GIVEN EXERCISE 1
Translate this sentence from the reflection on doubt into Spanish: "When wallowing in doubt, I face a choice."

SELECTED EXCERPT
[Begin]

Philip Yancey on Doubt

I really loved so much of this recent reflection on doubt by Philip Yancey.

I really resonated with this part:

The struggle between doubt and faith often leads to spiritual growth. John Drummond points out that Jesus consistently made a distinction between doubt and unbelief. “Doubt is can’t believe; unbelief is won’t believe. Doubt is honesty; unbelief is obstinacy. Doubt is looking for light; unbelief is content with darkness.”

When wallowing in doubt, I face a choice. I can either assume a “victimization” attitude about this messed-up world, blaming God for its defects—or somehow, despite my doubts, actively contribute to the solution.

I have found that nothing quiets doubts so well as an encounter with transformed lives, and the best way to see transformed lives is to get involved with a ministry that serves the truly needy. God set in motion a plan in which we, Jesus’ followers, are invited into a divine partnership to bring peace and comfort and love to a planet full of strife and pain and division. I dare not let doubt paralyze my participation in that plan.

[End]

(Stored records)
[Begin]

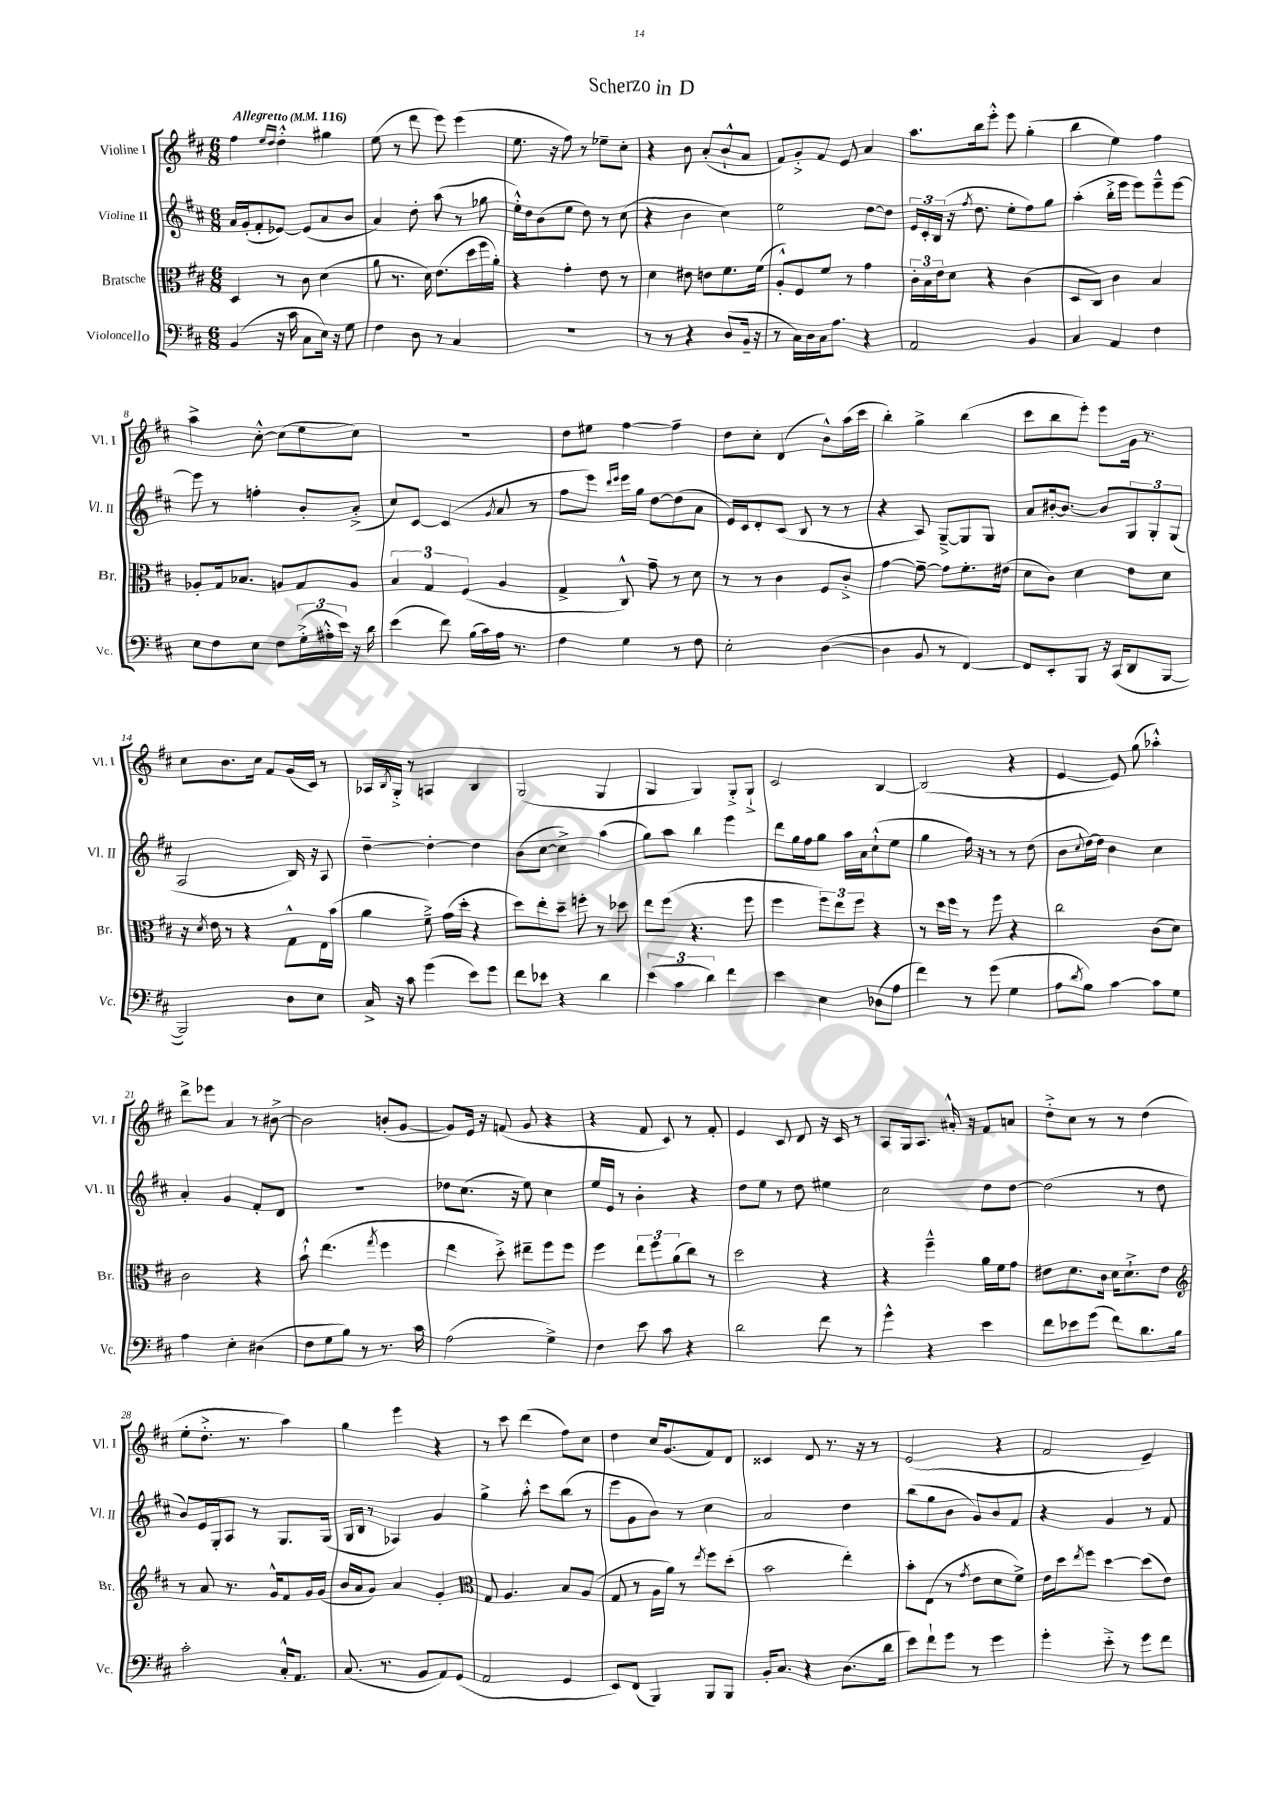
\header { title = "Scherzo in D" }
<<
\new StaffGroup <<
\new Staff = "s0" \with { instrumentName = "Violine I" shortInstrumentName = "Vl. I" } {
    \clef treble \key d \major \numericTimeSignature \time 6/8 \tempo "Allegretto" 4 = 116
    fis''4 \grace { e''16 d''16 } d''4-.-^ gis''4 |
    e''8( r8 d'''8 e'''8) e'''4( |
    e''8. r16 fis''8) r8 ees''8-- cis''8-. |
    r4 b'8 a'8-.( b'8-!-^ a'8 |
    fis'8) g'8-.-> fis'8 e'8 a'4 |
    a''8. b''16 e'''8-.-^ e'''8 g''4-.( |
    b''4 e''4) fis''4 |
    a''4-> cis''8~-.-^ cis''8( e''8 cis''8) |
    R2. |
    d''8 eis''8 fis''4~ fis''4-- |
    d''8 cis''8-. d'4( b'8-^) a''16( cis'''16 |
    b''4-.) g''4-> b''4( |
    cis'''8 b''8 e'''8-.) e'''8 g'16 r8. |
    cis''8 b'8. cis''16 fis'8 g'16( cis'16) r8 |
    aes16 \acciaccatura { b8 } g16-.-> r8 a4 b4 |
    g2( g4 |
    g4 g4) g8-.-> g8-!-> |
    cis'2 b4~ |
    b2( r4 |
    e'4~ e'8) g''8( aes''4-.-^) |
    d'''8-> ees'''8 a'4 r8 bis'8~-> |
    bis'2 b'8-.( g'8~ |
    g'8) e'16 r16 f'8( g'8 r4 |
    r4 fis'8 cis'8) r8 fis'8-. |
    e'4 cis'8 d'8 r16 cis'16 r8 |
    a8 g16 a8. ais'16-.-^ r16 fis'8 a'8 |
    d''8-.-> cis''8 r8 r8 d''4( |
    e''8-. d''8.-.-> r8. a''4) |
    g''4 e'''4 r4 |
    r8 cis'''8 d'''4( fis''8) cis''8 |
    d''4 cis''16 g'8.( fis'8) d'8 |
    cisis'4 d'8 r8. r16 r8 |
    e'2( r4 |
    fis'2 e'4--) \bar "|." |
}
\new Staff = "s1" \with { instrumentName = "Violine II" shortInstrumentName = "Vl. II" } {
    \clef treble \key d \major \numericTimeSignature \time 6/8
    a'16 g'16-.( fis'8-. ees'8~) ees'8( a'8 b'8 |
    a'4) d''8-. a''8( r8 ges''8 |
    e''16-.-^) d''16 b'8( e''8 d''8) r8 cis''8( |
    r4 b'4 cis''4) |
    e''2 d''8~ d''8 |
    \tuplet 3/2 { e'16 cis'16-. b16( } r16 \acciaccatura { fis''8 } d''8. e''8-. fis''8) g''8 |
    a''4-.( b''16-.-> e'''16 e'''8) e'''8---^ e'''8~ |
    e'''8 r8 f''4-. b'8-. a'8-.->( |
    cis''8) cis'8~ cis'4( \acciaccatura { g'8 } a'8 r8 |
    fis''8 e'''8) \grace { d'''16 e'''16 } e'''16 g''16 d''8~ d''8( a'8 |
    e'16) cis'16 d'8-. cis'8( b8 r8 r8 |
    r4 a8) g8~---> g8 g8 |
    a'8 bis'16~-. bis'8.~ bis'8 \tuplet 3/2 { g8 g8-. g8( } |
    a2 b16) r16 a8 |
    d''4~-- d''4~-. d''4 |
    b'8( cis''8~ cis''4->) a''4( |
    g''8) a''8 b''4 e'''4 |
    d'''8 g''16 fis''16 g''8 a''16 a'16 cis''8-!-^( e''8 |
    g''4 fis''16) r16 r8 r8 d''8( |
    b'8 \appoggiatura { cis''8 } d''16~) d''16 b'4 cis''4 |
    a'4-. g'4 fis'8-. d'8 |
    R2. |
    des''8 cis''8.( r16 e''8) cis''4 |
    e''16 e'16 r8 b'4-. r4 |
    d''8 e''8 r8 d''8 eis''4 |
    cis''2 d''8 d''8~ |
    d''2( r8 d''8 |
    b'8) e'16 g16-. a8 r8 g8. g16( |
    g16 b16 r8 aes4) g'4 |
    g''4-> a''8-.-^ cis'''8 b''8( r8 |
    e'''8 g'8 b'8) r8 cis''4 |
    a'2 d''4 |
    b''8( g''8 b'8 g'8) b'8 fis'8 |
    r4 g'4 r8 fis'8 \bar "|." |
}
\new Staff = "s2" \with { instrumentName = "Bratsche" shortInstrumentName = "Br." } {
    \clef alto \key d \major \numericTimeSignature \time 6/8
    d4 r8 cis'8 d'4( |
    a'8 r8. d'16) e'8.( d''16 fis''16 a'16-.) |
    r4 g'4-. e'8 r8 |
    d'4 eis'8 e'8 fis'8. fis'16( |
    a8-.-^) fis8 fis'8 r8 g'4 |
    \tuplet 3/2 { cis'16-. b16 e'16 } d'8 r4 cis'4( |
    d8 cis8) cis'4 b4 |
    aes8-. g16 bes8. a8 g8 a8 |
    \tuplet 3/2 { b4 g4 fis4( } a4 |
    g4-> cis8-^) g'8-- r8 d'8 |
    r8 r8 cis'4 fis8 cis'8-.-> |
    g'4~ g'8~-- g'8 fis'8.-. eis'16( |
    d'8 cis'8) d'4 e'8 d'8 |
    r16 \acciaccatura { d'8 } e'16 r8 r4 g8-^ e16 b'16( |
    a'4 fis'8--->) g'16( d''16-. r4 |
    d''8) e''8-. d''8-- f''8-. r8 des''8 |
    e''8 fis''8( r4. fis''8 |
    fis''4 \tuplet 3/2 { fis''8) e''8 fis''8 } r4 |
    r8 d''16 fis''16 r8 fis''8 r4 |
    cis''2 cis'8( d'8) |
    cis'2 r4 |
    b'8-!-^ e''4.( \acciaccatura { g''8 } fis''4 |
    e''4 d''8-.->) eis''8-- fis''8 fis''8 |
    fis''4 \tuplet 3/2 { e''8 fis''8 a'8( } cis''8) r8 |
    d''2 r4 |
    r4 fis''4---^ a'16 fis'16 g'8 |
    eis'8 d'8. cis'16 d'16 d'8.-!-> eis'8 |
    \clef treble r8 a'8 r8. g'16-^ fis'8 g'16 g'16( |
    b'16 a'16 g'8) a'4 g'4-. |
    \clef alto g8 a4. b8 a8( |
    g8 r8 a16 a'16) r8 \acciaccatura { e''8 } fis''8 d''8-.( |
    b'2 e''4-.) |
    b'8-. e8( r8 \acciaccatura { g'8 } e'8 d'8 fis'8->) |
    e'16 d''16 \acciaccatura { e''8 } fis''8 d''4~ d''8( e'8) \bar "|." |
}
\new Staff = "s3" \with { instrumentName = "Violoncello" shortInstrumentName = "Vc." } {
    \clef bass \key d \major \numericTimeSignature \time 6/8
    b,4( r16 cis'16 cis8 e16) r16 g8 |
    fis4 d8 r8 cis4 |
    R2. |
    r8 r8 r4 d8( b,16-- r16 |
    r8 cis16) d16 cis16 a8. r4 |
    a,2 b,4 |
    cis4 a,4 fis4 |
    e8 fis8 e8 fis8 \tuplet 3/2 { g16-.->( ais16-.-^ e'16) } r16 d'16 |
    e'4( fis'8) b16( cis'16) a16 r8. |
    fis4 g4 r8 fis8 |
    e2-. d4~( |
    d4 b,8 r8 fis,4~) |
    fis,8 e,8-. b,,8 r16 cis,16( d,8 b,,8~ |
    b,,2) d8 e8 |
    cis16-> r16 cis'8 g'4( e'8) g'8 |
    fis'8 ees'8 r4 d'4 |
    \tuplet 3/2 { e'4( cis'4 d'4) } fis'4 |
    e'4 e4 des8( a8 |
    fis'4) r8 g'8( g4 |
    a8 \acciaccatura { d'8 } b8) cis'4~ cis'8 g8 |
    a4 e4-. dis4( |
    fis8 g8 b8) r8 r8. cis'16 |
    a2( g4->) |
    fis4 e'8 cis'8 r4 |
    d'2 fis'8 r8 |
    g'4-^ r4 e'4 |
    fis'8 ees'8 g'8( fis'8) d'8. b16 |
    cis'2-. cis16-.-^ a,8. |
    cis8.( r8. b,8 a,8) g,8( |
    a,2 g,4 |
    e,8) fis,8( b,,4) b,,8 b,,8 |
    b,16-. cis8. r4 d8.( d'16 |
    e'8) fis'8-! g'8 r8 g'4 |
    g'4-. e'8-.-> r8 g'8 fis'8 \bar "|." |
}
>>
>>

[End]

GIVEN EXERCISE 2
In the records, copy everything from the start up to and including the line with "d''8 cis''8-. d'4( b'8-^)", replacing "Allegretto" with "Andante" and keeping the rest unchanged. Leave out the pictures.

WRITTEN SOLUTION 1
Cuando me revuelco en la duda, me enfrento a una elección.

WRITTEN SOLUTION 2
\header { title = "Scherzo in D" }
<<
\new StaffGroup <<
\new Staff = "s0" \with { instrumentName = "Violine I" shortInstrumentName = "Vl. I" } {
    \clef treble \key d \major \numericTimeSignature \time 6/8 \tempo "Andante" 4 = 116
    fis''4 \grace { e''16 d''16 } d''4-.-^ gis''4 |
    e''8( r8 d'''8 e'''8) e'''4( |
    e''8. r16 fis''8) r8 ees''8-- cis''8-. |
    r4 b'8 a'8-.( b'8-!-^ a'8 |
    fis'8) g'8-.-> fis'8 e'8 a'4 |
    a''8. b''16 e'''8-.-^ e'''8 g''4-.( |
    b''4 e''4) fis''4 |
    a''4-> cis''8~-.-^ cis''8( e''8 cis''8) |
    R2. |
    d''8 eis''8 fis''4~ fis''4-- |
    d''8 cis''8-. d'4( b'8-^) a''16( cis'''16 |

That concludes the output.